---------- Material for the task ----------
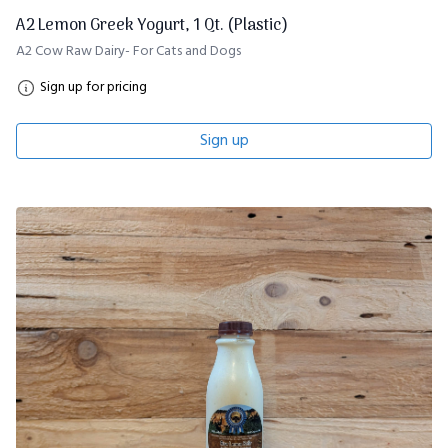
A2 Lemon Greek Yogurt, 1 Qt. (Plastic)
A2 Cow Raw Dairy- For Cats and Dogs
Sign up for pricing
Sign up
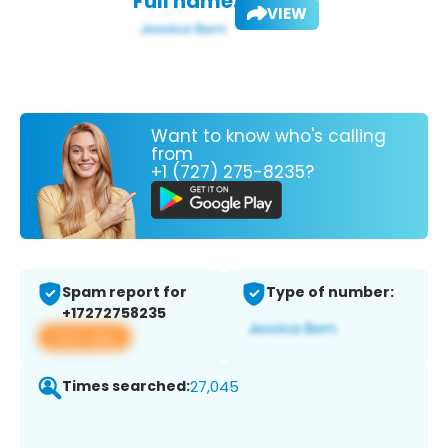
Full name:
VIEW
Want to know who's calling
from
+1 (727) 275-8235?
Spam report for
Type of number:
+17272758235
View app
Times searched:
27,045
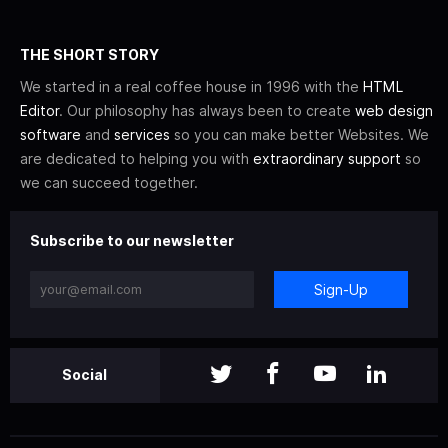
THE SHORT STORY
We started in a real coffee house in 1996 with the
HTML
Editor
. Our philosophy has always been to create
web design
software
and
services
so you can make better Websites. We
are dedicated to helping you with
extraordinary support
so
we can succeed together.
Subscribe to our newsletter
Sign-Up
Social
----------
---------- Material for the task ----------
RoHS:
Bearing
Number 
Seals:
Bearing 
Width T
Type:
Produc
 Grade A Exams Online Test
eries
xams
----------
The word "with" appears in some of the lines above. Copy those lines.

We started in a real coffee house in 1996 with the
are dedicated to helping you with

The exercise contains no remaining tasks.